Exercise instructions:
In the data below, find every line that has the string "with", and copy it.

■ ■ ■

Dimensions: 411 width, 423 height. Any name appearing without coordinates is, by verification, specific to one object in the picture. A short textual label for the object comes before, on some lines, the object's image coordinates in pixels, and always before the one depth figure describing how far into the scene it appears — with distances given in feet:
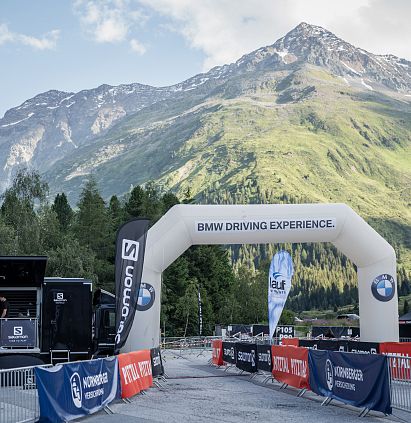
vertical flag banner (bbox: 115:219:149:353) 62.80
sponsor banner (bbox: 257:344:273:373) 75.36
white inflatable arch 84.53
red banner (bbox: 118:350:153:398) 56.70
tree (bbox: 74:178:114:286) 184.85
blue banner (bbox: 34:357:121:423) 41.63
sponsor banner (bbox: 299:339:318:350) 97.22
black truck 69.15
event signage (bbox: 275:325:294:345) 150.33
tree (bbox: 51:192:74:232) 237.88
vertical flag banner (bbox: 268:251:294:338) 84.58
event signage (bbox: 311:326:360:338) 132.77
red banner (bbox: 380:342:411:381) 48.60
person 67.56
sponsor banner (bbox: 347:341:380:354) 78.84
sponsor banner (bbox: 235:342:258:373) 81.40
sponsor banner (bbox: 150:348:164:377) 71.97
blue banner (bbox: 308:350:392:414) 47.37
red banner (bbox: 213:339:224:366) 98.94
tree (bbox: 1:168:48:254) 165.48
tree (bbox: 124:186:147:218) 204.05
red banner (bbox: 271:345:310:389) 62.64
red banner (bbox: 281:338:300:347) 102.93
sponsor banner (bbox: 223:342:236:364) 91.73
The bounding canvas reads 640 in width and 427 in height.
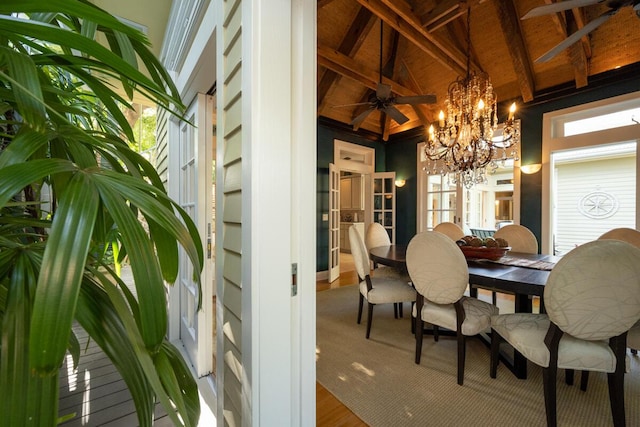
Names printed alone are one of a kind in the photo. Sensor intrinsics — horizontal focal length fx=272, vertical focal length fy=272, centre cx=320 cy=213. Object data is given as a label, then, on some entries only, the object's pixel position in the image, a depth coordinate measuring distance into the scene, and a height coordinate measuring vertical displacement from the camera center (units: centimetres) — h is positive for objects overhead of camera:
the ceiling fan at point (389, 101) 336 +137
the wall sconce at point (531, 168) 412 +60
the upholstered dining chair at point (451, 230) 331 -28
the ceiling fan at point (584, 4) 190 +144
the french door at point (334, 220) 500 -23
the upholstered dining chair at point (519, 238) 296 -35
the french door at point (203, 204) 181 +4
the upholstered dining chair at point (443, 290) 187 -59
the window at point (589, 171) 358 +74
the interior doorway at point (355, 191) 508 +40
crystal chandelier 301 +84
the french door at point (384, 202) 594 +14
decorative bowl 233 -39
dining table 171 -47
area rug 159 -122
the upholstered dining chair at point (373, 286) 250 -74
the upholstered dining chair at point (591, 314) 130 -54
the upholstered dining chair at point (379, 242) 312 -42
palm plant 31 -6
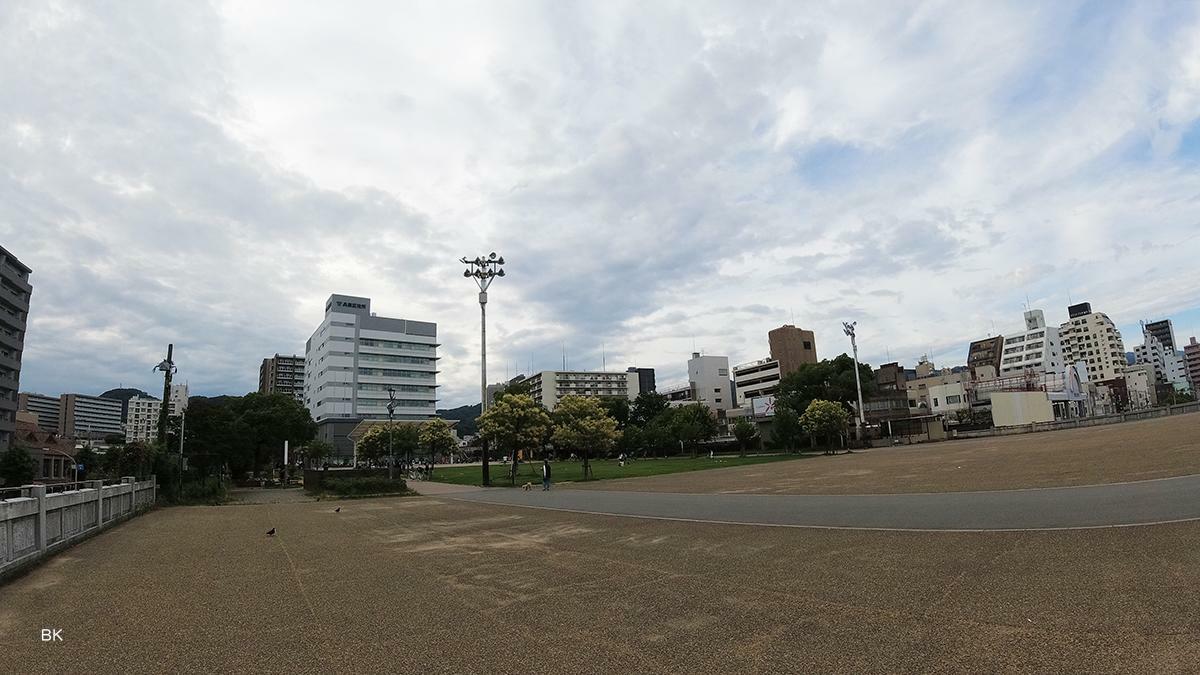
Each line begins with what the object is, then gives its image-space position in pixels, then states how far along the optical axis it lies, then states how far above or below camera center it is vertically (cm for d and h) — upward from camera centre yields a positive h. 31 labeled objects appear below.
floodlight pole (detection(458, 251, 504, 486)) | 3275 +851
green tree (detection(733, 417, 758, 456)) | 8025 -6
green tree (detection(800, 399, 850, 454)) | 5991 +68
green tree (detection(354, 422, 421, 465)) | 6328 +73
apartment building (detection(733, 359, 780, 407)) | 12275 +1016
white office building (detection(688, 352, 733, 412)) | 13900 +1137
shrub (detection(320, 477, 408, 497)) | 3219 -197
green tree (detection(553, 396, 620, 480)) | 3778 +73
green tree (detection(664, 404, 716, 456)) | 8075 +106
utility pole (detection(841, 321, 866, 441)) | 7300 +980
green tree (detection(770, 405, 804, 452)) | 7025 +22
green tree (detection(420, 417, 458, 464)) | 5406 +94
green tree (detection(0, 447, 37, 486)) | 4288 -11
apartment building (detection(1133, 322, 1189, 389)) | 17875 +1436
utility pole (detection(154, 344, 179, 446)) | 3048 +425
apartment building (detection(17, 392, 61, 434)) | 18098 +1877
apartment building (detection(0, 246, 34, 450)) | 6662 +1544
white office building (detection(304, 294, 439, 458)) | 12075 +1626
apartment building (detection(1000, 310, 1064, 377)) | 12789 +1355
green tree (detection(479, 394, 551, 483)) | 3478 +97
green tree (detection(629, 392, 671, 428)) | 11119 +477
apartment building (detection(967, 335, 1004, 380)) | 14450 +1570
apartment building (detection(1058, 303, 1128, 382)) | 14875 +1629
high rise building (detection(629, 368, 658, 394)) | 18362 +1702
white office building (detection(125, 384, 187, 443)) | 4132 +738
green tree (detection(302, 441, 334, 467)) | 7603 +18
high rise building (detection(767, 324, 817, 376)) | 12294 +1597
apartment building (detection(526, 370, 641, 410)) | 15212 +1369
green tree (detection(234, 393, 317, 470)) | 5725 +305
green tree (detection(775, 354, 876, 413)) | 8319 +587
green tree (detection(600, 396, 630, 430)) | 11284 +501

■ ■ ■

Reply:
Dimensions: 411 width, 423 height. Any name appearing without coordinates is, by verification, specific to one object in the picture. A short textual label for the object comes before, on some lines, the object's image coordinates in pixels, and always before the one depth figure describing how far into the scene it appears — with distances given in feet:
Each line begins with what the object is, then gives its image-space position in pixels, then states how far along the optical axis it lies, then states how far above or below camera center it is vertically (cm for d and h) — upward from camera centre yields a positive h. 31 labeled objects appear below.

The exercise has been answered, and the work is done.